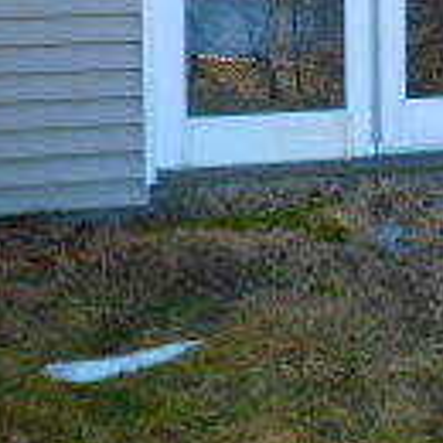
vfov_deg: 17.2
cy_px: 51
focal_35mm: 100
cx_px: 344
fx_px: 1448
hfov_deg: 17.3
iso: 125
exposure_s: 1/320
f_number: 3
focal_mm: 4
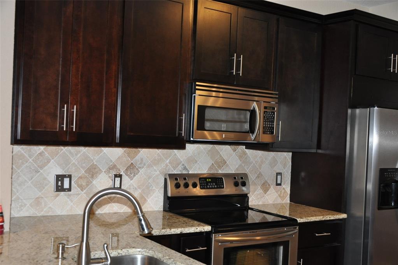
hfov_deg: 46.4
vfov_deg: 31.8
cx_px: 199
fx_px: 464
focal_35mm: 42
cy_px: 132
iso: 800
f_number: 4
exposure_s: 1/60
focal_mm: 28
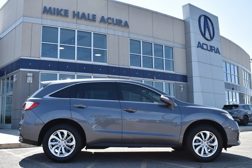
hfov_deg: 51.9
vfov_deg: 36.0
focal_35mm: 37
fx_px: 259
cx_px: 126
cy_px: 83
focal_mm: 24
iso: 100
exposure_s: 1/200
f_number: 7.1
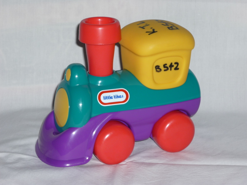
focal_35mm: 104
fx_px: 742
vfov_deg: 14.2
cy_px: 90
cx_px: 128
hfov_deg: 18.9
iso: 100
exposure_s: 1/60
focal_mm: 16.5
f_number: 5.1
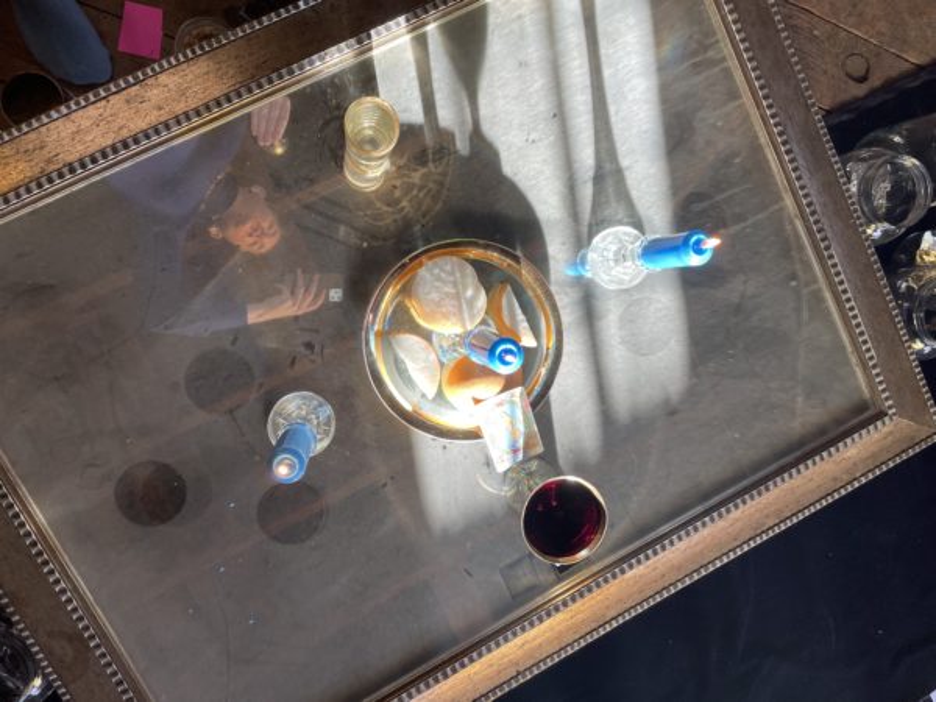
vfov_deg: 53.1
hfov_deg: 67.3
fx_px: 703
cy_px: 351
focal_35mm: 26
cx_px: 468
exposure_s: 1/121
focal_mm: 4.2
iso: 50
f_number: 1.6
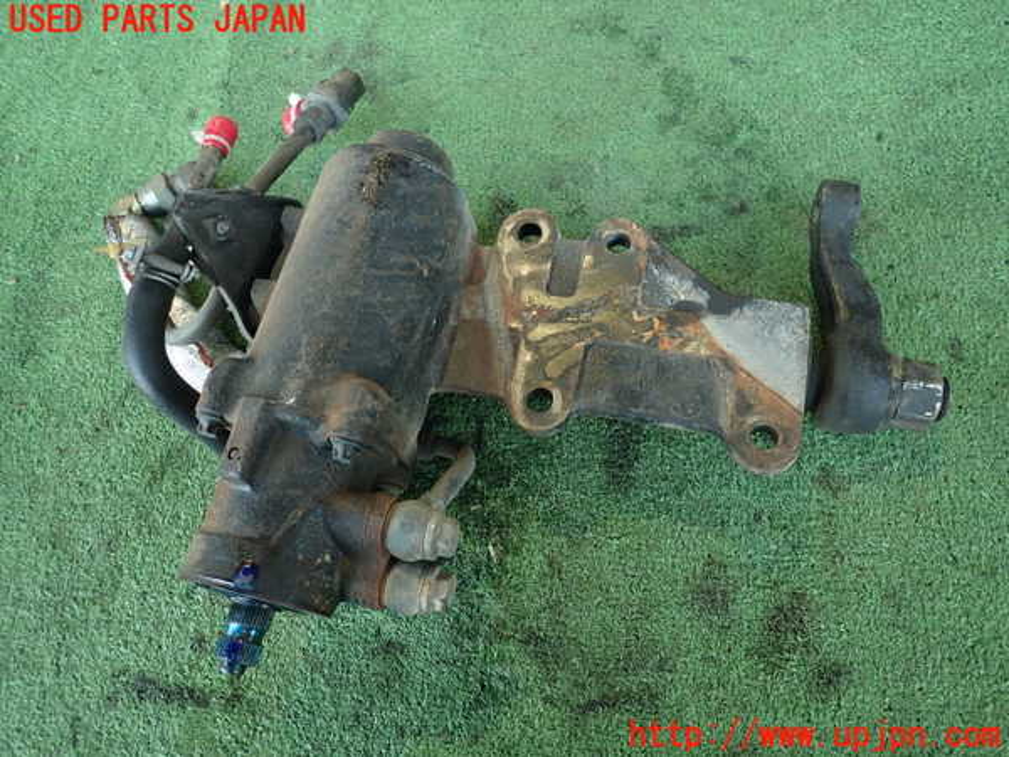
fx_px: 729
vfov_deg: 54.9
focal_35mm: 25
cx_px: 504
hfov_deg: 69.4
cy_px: 378
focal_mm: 4.5
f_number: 2
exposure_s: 1/60
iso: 200
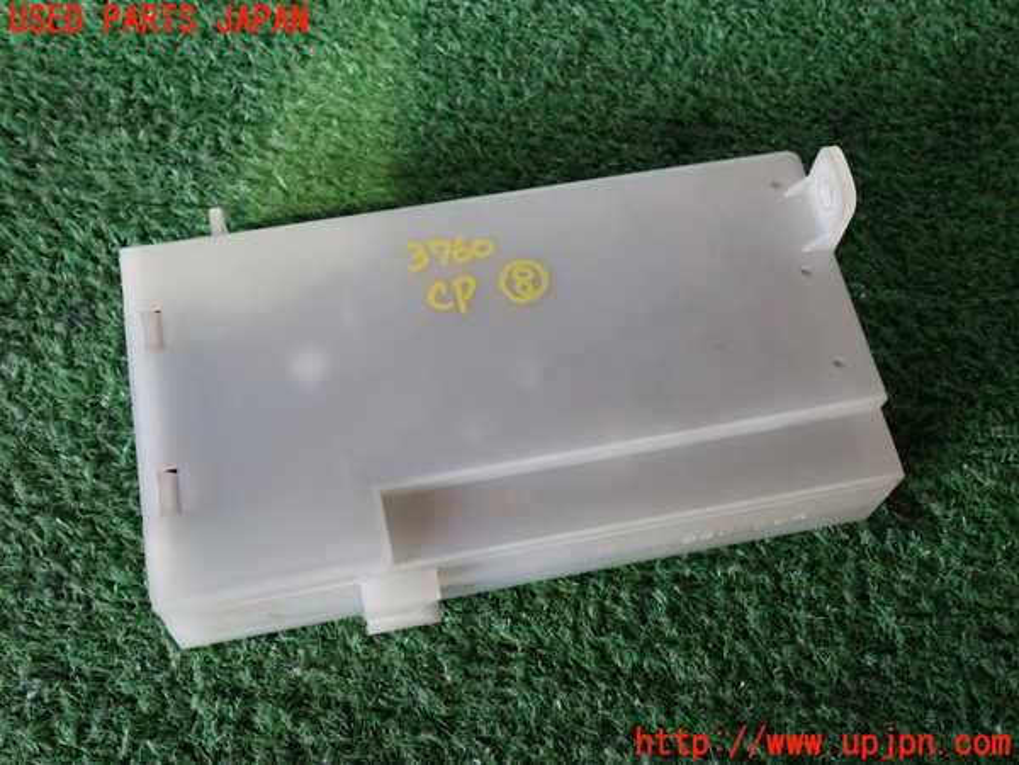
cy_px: 382
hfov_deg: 42.9
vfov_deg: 32.9
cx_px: 510
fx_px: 1295
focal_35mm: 44
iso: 640
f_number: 2.9
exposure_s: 1/40
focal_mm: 7.84
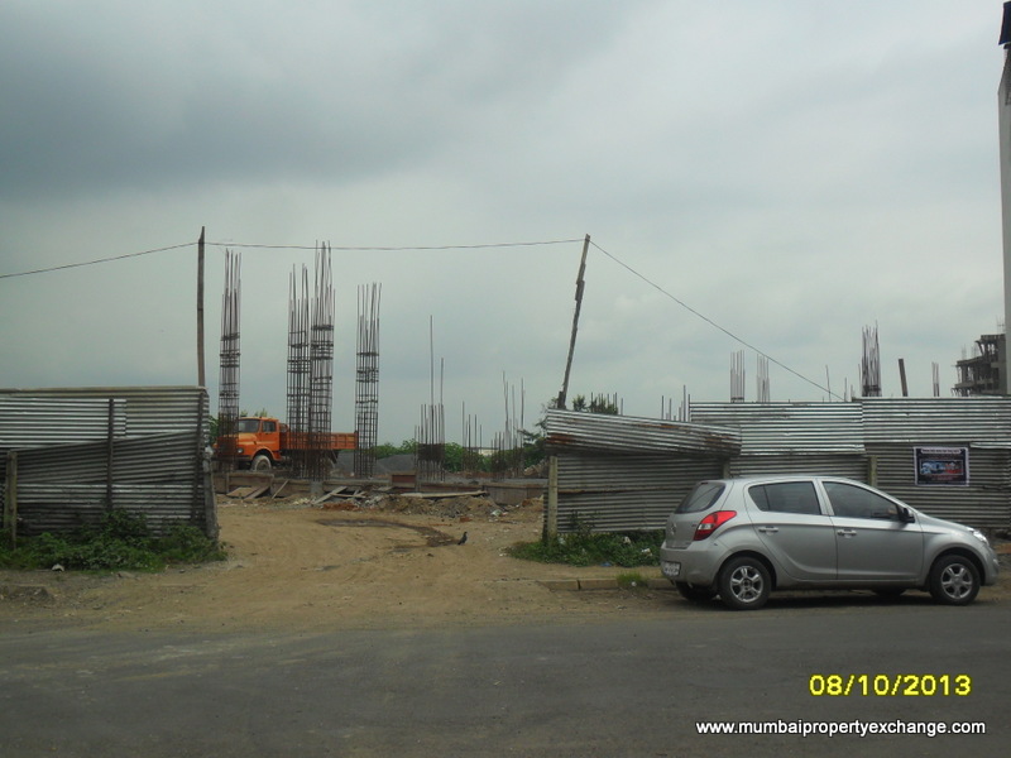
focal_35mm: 37
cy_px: 379
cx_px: 506
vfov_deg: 38.7
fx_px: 1081
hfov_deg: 50.1
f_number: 10.1
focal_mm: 6.6
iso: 100
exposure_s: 1/250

_____

> _Task prompt_: Pictures excluded, output exactly the line that contains "vfov_deg: 54.9" and every line after it to the end of the data above.

> _Result for this exercise_:
vfov_deg: 54.9
focal_35mm: 25
cx_px: 504
hfov_deg: 69.4
cy_px: 378
focal_mm: 4.5
f_number: 2
exposure_s: 1/60
iso: 200
cy_px: 382
hfov_deg: 42.9
vfov_deg: 32.9
cx_px: 510
fx_px: 1295
focal_35mm: 44
iso: 640
f_number: 2.9
exposure_s: 1/40
focal_mm: 7.84
focal_35mm: 37
cy_px: 379
cx_px: 506
vfov_deg: 38.7
fx_px: 1081
hfov_deg: 50.1
f_number: 10.1
focal_mm: 6.6
iso: 100
exposure_s: 1/250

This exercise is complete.